Make sure your head is all right. How did he know—?
“Your name,” he said, the words taking on a sudden edge.
“Ruby,” I answered, and had to spell my last name for him.
He began typing on the laptop, distracted for a moment. My eyes drifted back over to the machine, wondering how painful it would be for me to have the inside of my head inspected. Wondering if he could somehow see what I had done.
“Damn, they’re getting lazy,” the white coat groused, more to himself than to me. “Didn’t they pre-classify you?”
I had no idea what he was talking about.
“When they picked you up, did they ask you questions?” he asked, standing. The room wasn’t large by any means. He was by my side in two steps, and I was in a full panic in two heartbeats. “Did your parents report your symptoms to the soldiers?”
“Symptoms?” I squeezed out. “I don’t have any symptoms—I don’t have the—”
He shook his head, looking more annoyed than anything else. “Calm down; you’re safe here. I’m not going to hurt you.” The white coat kept talking, his voice flat, something flickering in his eyes. The lines sounded practiced.
“There are many different kinds of symptoms,” he explained, leaning down to look at me eye to eye.

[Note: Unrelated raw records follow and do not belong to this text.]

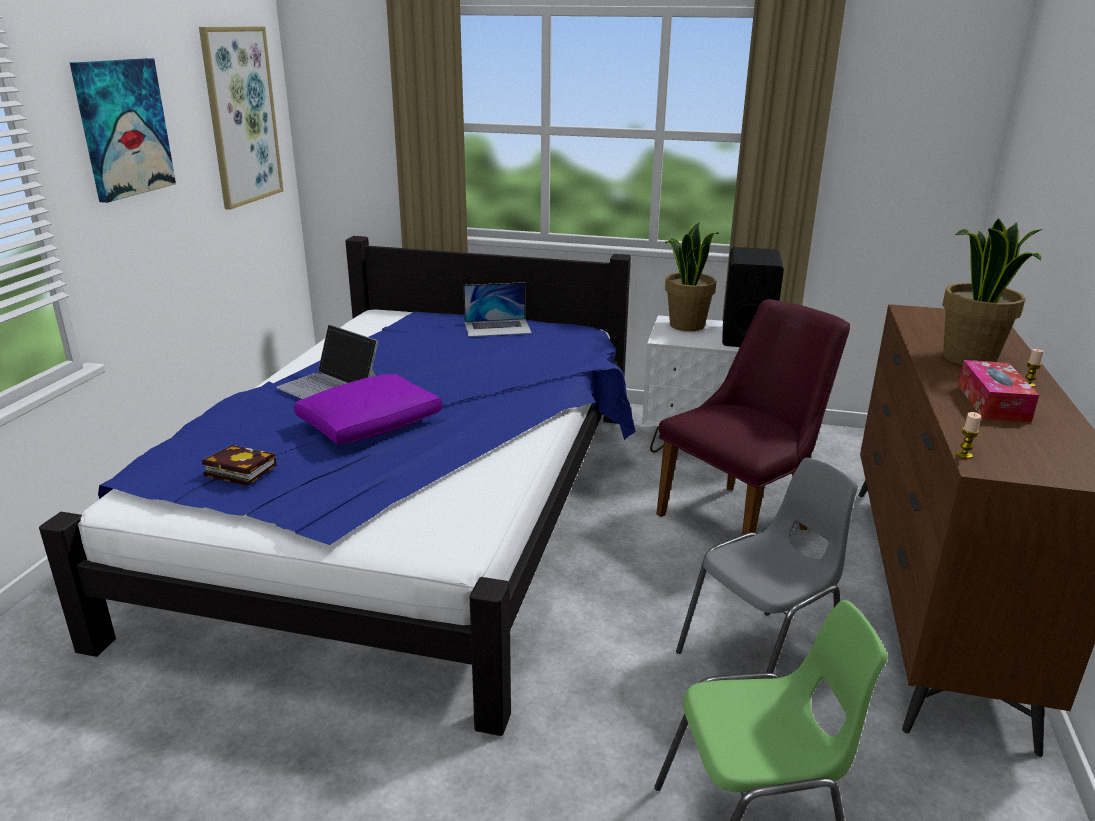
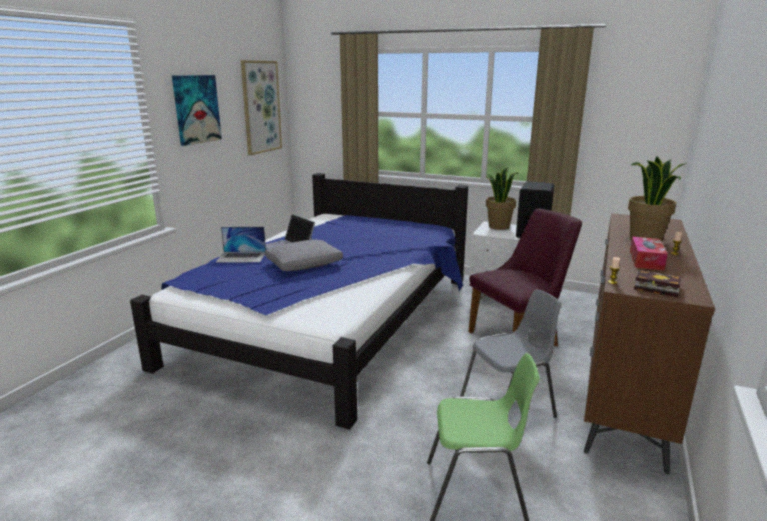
camera: 10 degrees right, 5 degrees down
(237, 470) = (229, 280): book -> book (654, 287)
(369, 425) = (303, 265): purple pillow -> grey pillow
(498, 327) = (389, 224): laptop -> laptop (241, 257)

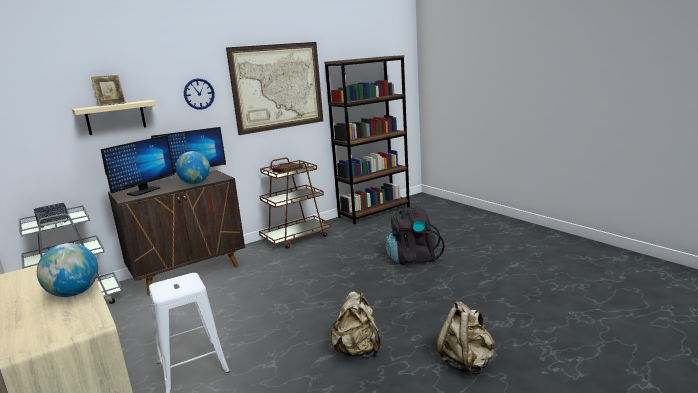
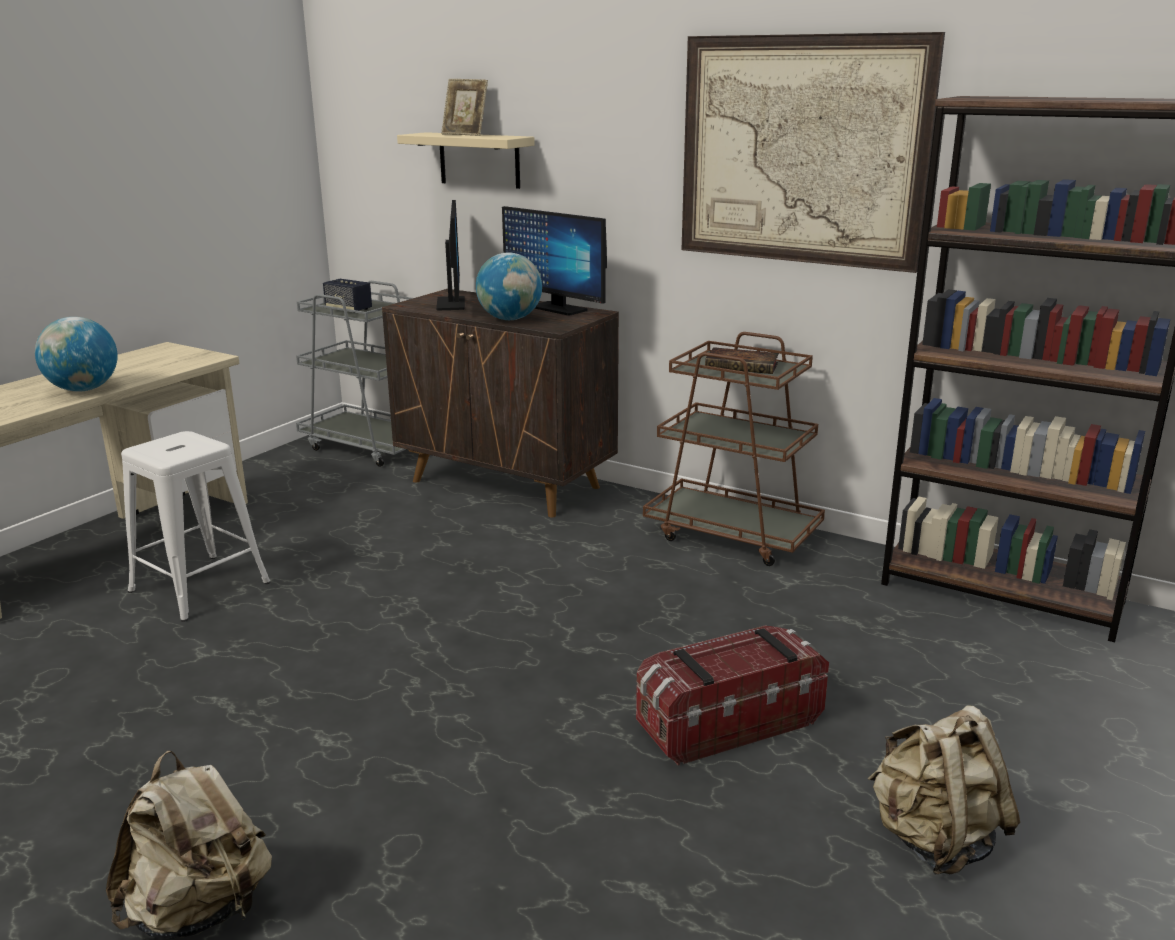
camera: 65 degrees right, 5 degrees up
(144, 191) = (450, 304): monitor -> monitor turned 105 degrees counterclockwise
(199, 94) = (618, 139): wall clock -> none
(357, 350) = (248, 736): beige backpack -> beige backpack (934, 840)
(413, 258) = (727, 723): black backpack -> storage box

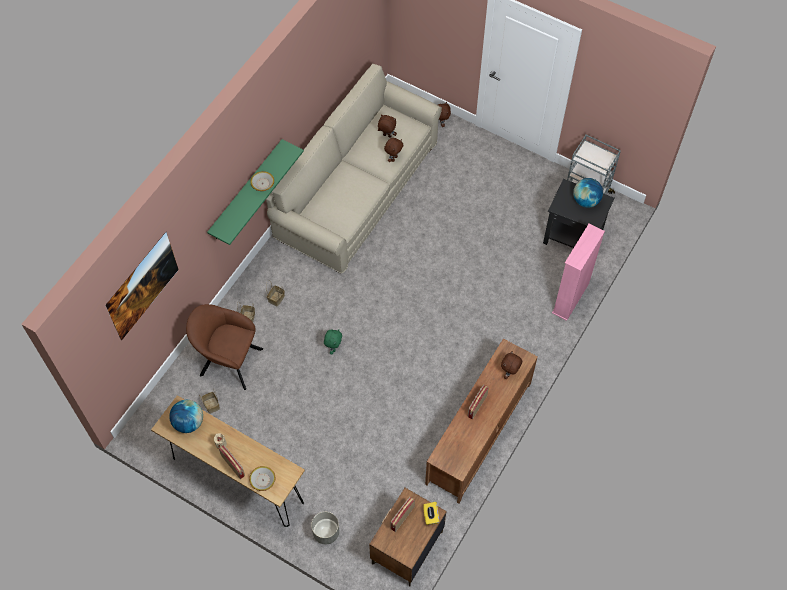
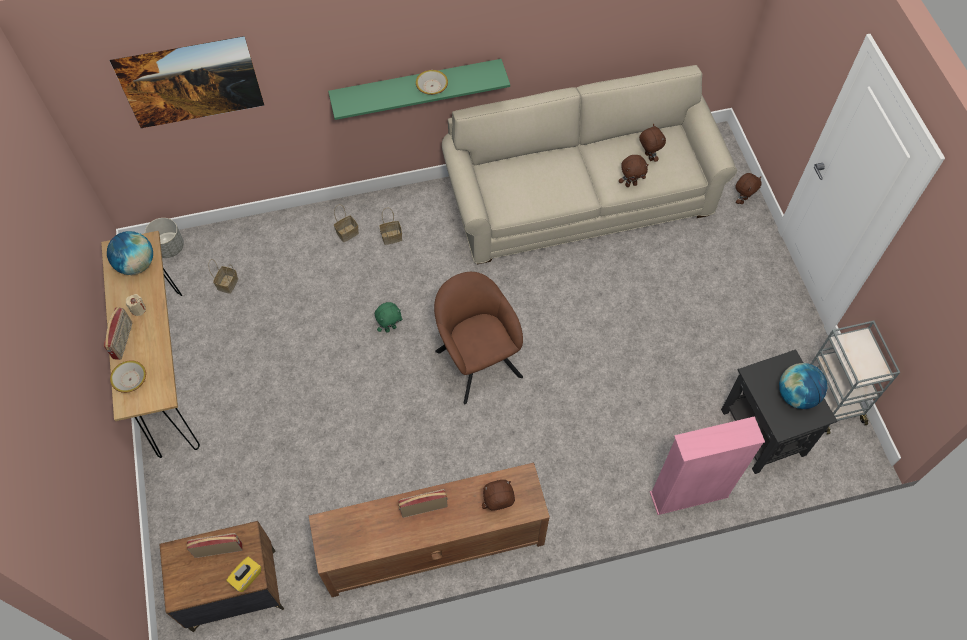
camera: 45 degrees right, 0 degrees up
(228, 360) = (286, 256): brown armchair -> brown armchair (476, 359)
(326, 532) = (183, 498): grey planter -> grey planter (169, 247)

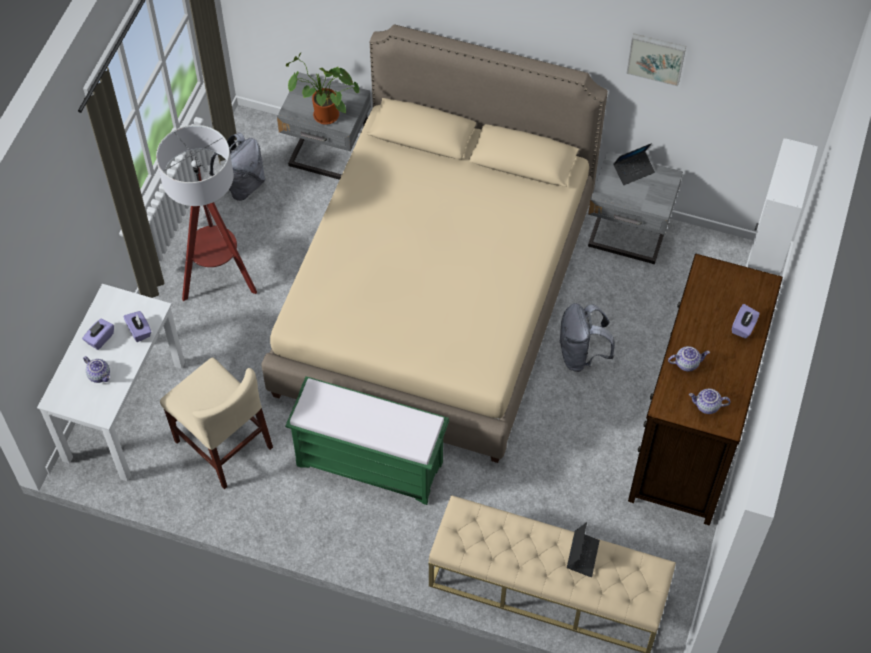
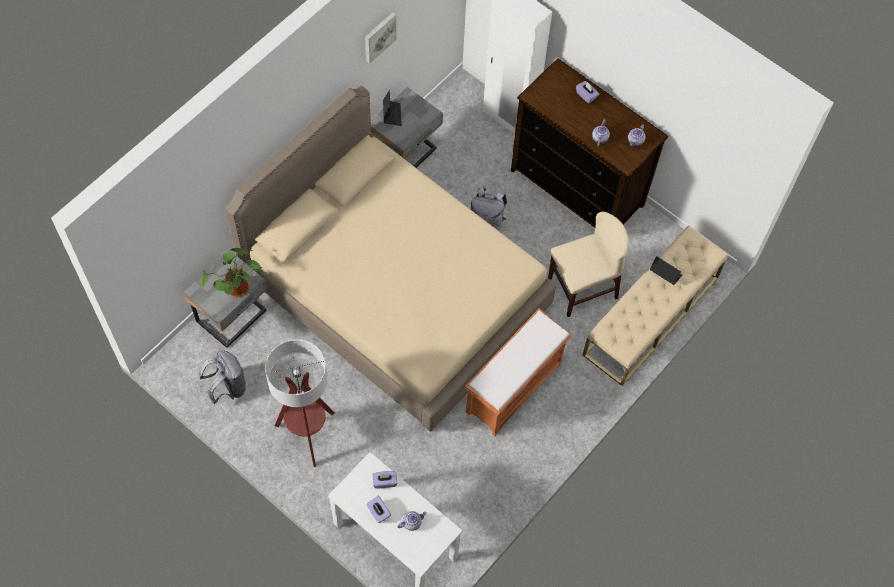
camera: 70 degrees left, 5 degrees up
(223, 444) = (455, 480): beige chair -> beige chair (582, 288)
(371, 463) = (514, 386): green bench -> orange bench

All I could see were his crooked front teeth and the dark circles rimming his eyes. His breath smelled like coffee and spearmint. “Many different kinds of…children. I’m going to take a picture of your brain, and it’ll help us put you with the others who are like you.”
I shook my head. “I don’t have any symptoms! Grams is coming, she is, I swear—she’ll tell you, please!”
“Tell me, sweetheart, are you very good at math and puzzles? Greens are incredibly smart and have astonishing memories.”
My mind jumped back to the kids outside, to the colored X’s on the back of their shirts. Green, I thought. What had the other colors been? Red, Blue, Yellow, and—
And Orange. Like the boy with the bloody mouth.
“All right,” he said, taking a deep breath, “just lie back on that cot and we’ll get started. Now, please.”
I didn’t move. Thoughts were rushing too quickly to my head. It was a struggle to even look at him.
“Now,” he repeated, moving toward the machine. “Don’t make me call in one of the soldiers. They won’t be nearly as nice, believe me.” A screen on the side panel came alive with a single touch, and then the machine itself lit up. At the center of a gray circle was a bright white light, blinking as it set itself up for another test. It was breathing out hot air in sputters and whines that seemed to prick every pore on my body.
All I could think was, He’ll know. He’ll know what I did to them.
My back was flat against the door again, my hand blindly searching for the handle. Every single lecture my dad had ever given me about strangers seemed to be coming true. This was not a safe place. This man was not nice.